R C – Com a liberdade que a mulher e o homem têm hoje, ninguém vai querer ficar numa relação se o sexo vai mal, é raro ou simplesmente não existe. Aí você vem e afirma algo como “aguenta firme aí”. O que quer dizer?

Luiz Cuschnir – Que as coisas podem mudar, seja porque se insere alguma nova maneira na relação, seja porque o casal vai atrás de uma ajuda para saber o que está apagando a chama e resolver isso. Acho importante tentar mudar, porque terminar para começar outro casamento é, muitas vezes, trocar seis por meia dúzia. A pessoa até pode conseguir o que não tinha, mas não terá outra coisa. Sempre faltará algo.

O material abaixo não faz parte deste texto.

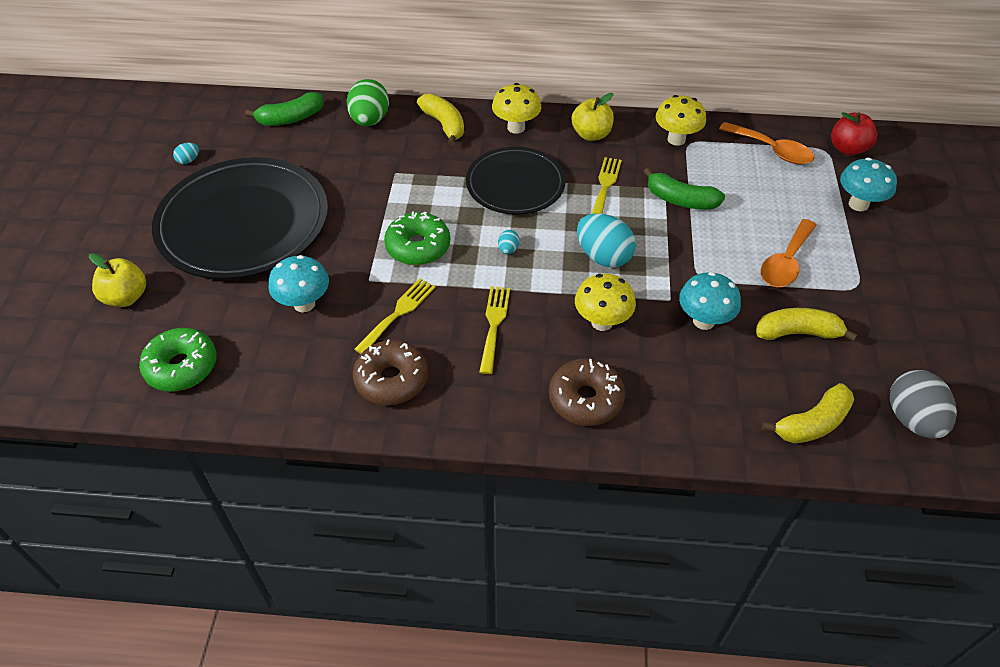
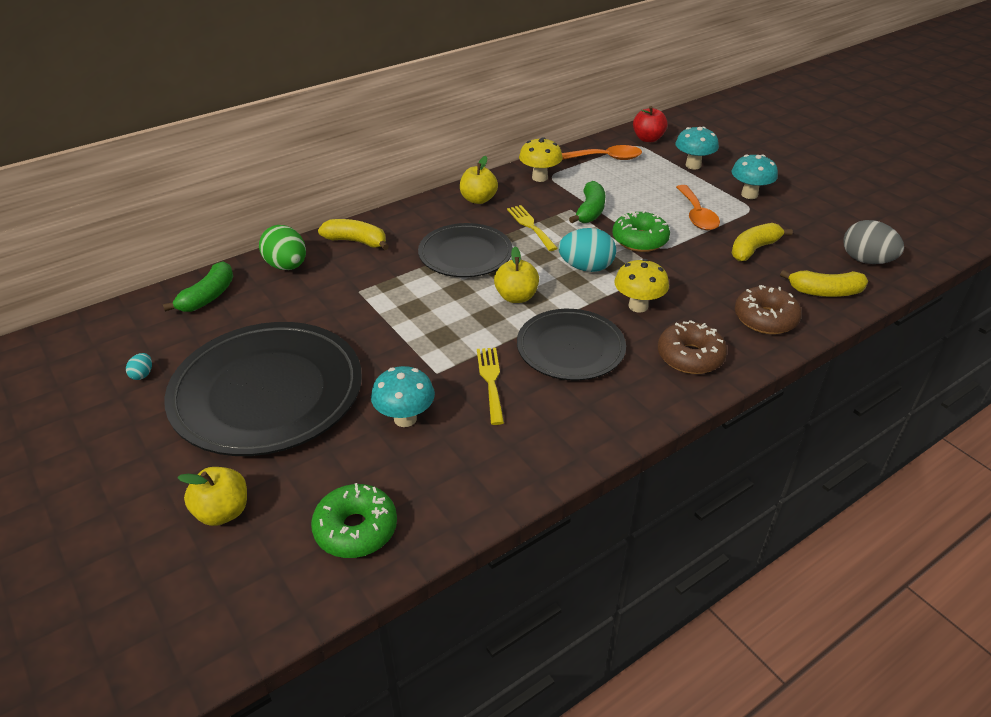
camera: 40 degrees left, 10 degrees down
brown donut [353,339,428,405] -> brown donut moved to [735,285,802,334]
green donut [384,211,450,265] -> green donut moved to [612,210,670,252]
yellow fork [479,286,510,374] -> black plate [517,309,626,380]
yellow mushroom [492,83,541,134] -> none
turquoise egg [498,230,520,254] -> yellow apple [494,246,539,303]
green banana [643,168,725,210] -> green banana turned 60 degrees counterclockwise [569,181,606,223]
turquoise mushroom [679,272,741,330] -> turquoise mushroom moved to [732,154,778,199]
yellow banana [762,383,854,443] -> yellow banana turned 75 degrees clockwise [780,270,868,297]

R C – E sabemos que nenhuma paixão dura para sempre e aquele grude do início desaparece. Qual é o segredo dos casais felizes para driblar a tendência à monotonia?

Luiz Cuschnir – É uma arte, mas há casais que conseguem se retroalimentar. Vivem intensamente os eventos da vida a dois. A chegada dos filhos, por exemplo. Ou uma segunda lua de mel, que às vezes é um desastre, mas pode confirmar a importância do outro. Então, eles não têm mais a paixão, mas têm o amor e coisas acontecendo. Não há monotonia. Eles enfrentam juntos os riscos e suprem bem a paixão. E há a valorização do outro, a percepção de que quem está ao lado é um ser que se recria e está sempre trazendo coisas novas para a relação. Portanto, quanto mais interessante a pessoa for e continuar sendo, mais dará motivo para o parceiro olhar e falar: “Nossa!”